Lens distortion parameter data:
======

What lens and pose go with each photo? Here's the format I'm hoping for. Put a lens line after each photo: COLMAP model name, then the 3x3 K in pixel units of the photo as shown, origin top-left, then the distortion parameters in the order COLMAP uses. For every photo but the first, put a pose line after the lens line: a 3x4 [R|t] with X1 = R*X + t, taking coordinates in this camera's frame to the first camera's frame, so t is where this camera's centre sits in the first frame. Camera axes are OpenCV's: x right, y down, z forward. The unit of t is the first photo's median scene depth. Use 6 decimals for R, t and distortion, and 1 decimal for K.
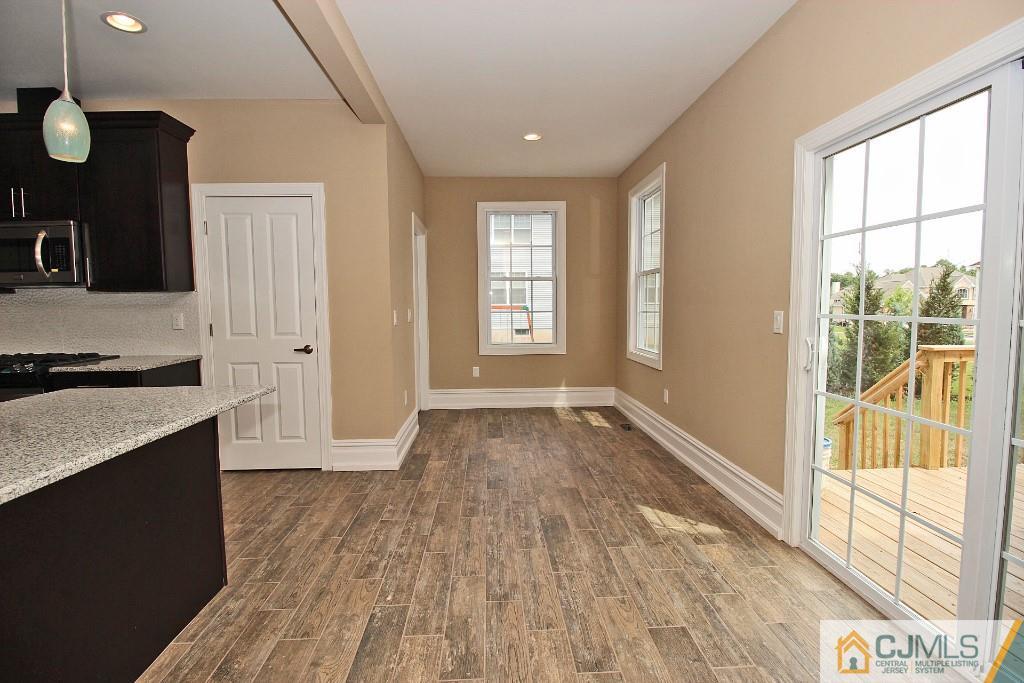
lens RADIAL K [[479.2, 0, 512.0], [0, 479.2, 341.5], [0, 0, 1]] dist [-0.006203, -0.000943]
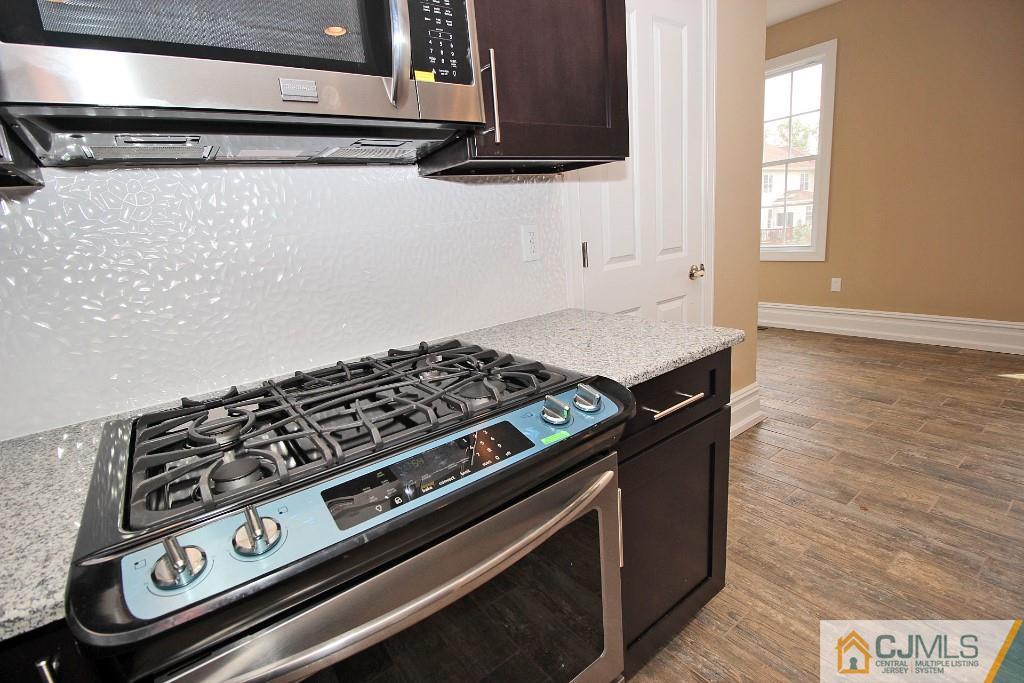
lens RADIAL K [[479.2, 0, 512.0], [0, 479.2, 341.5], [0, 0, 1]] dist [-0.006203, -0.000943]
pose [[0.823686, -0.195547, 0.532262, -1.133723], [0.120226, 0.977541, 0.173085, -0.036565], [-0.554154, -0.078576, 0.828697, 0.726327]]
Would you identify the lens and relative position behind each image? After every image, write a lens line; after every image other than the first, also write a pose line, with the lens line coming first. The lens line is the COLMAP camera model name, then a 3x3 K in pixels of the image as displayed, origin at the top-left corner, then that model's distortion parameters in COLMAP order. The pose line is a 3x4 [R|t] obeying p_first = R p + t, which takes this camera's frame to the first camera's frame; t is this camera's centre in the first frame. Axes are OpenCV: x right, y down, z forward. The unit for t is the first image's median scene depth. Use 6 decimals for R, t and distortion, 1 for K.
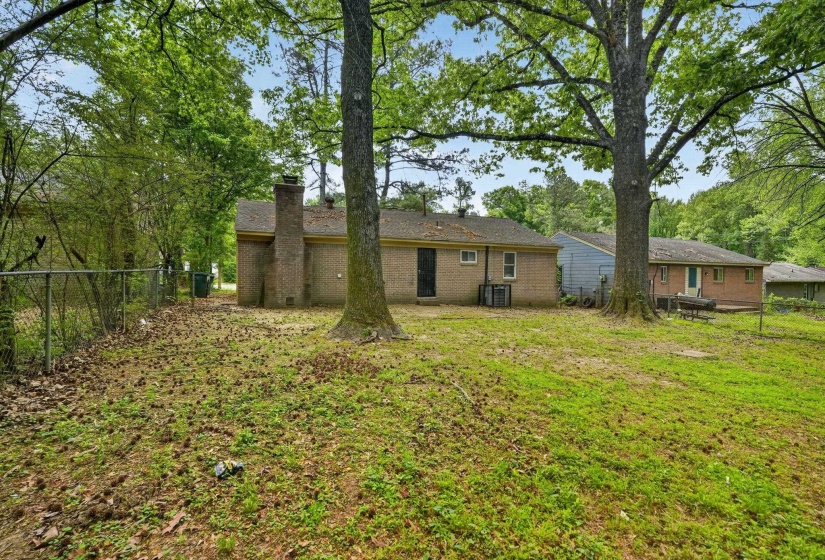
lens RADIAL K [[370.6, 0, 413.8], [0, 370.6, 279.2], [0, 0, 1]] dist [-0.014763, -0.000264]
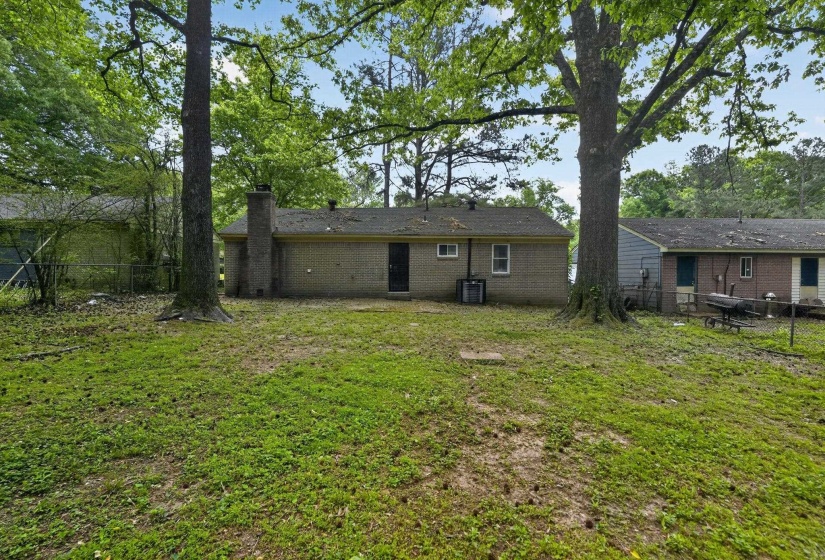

======

_EXERCISE GOAL_.
Give back exactly the lines from the one that contains "Would you identify" to the final line of the data above, both included, with all pictures removed.

_SOLUTION_.
Would you identify the lens and relative position behind each image? After every image, write a lens line; after every image other than the first, also write a pose line, with the lens line coming first. The lens line is the COLMAP camera model name, then a 3x3 K in pixels of the image as displayed, origin at the top-left corner, then that model's distortion parameters in COLMAP order. The pose line is a 3x4 [R|t] obeying p_first = R p + t, which takes this camera's frame to the first camera's frame; t is this camera's centre in the first frame. Axes are OpenCV: x right, y down, z forward. The unit for t is the first image's median scene depth. Use 6 decimals for R, t and distortion, 1 for K.
lens RADIAL K [[370.6, 0, 413.8], [0, 370.6, 279.2], [0, 0, 1]] dist [-0.014763, -0.000264]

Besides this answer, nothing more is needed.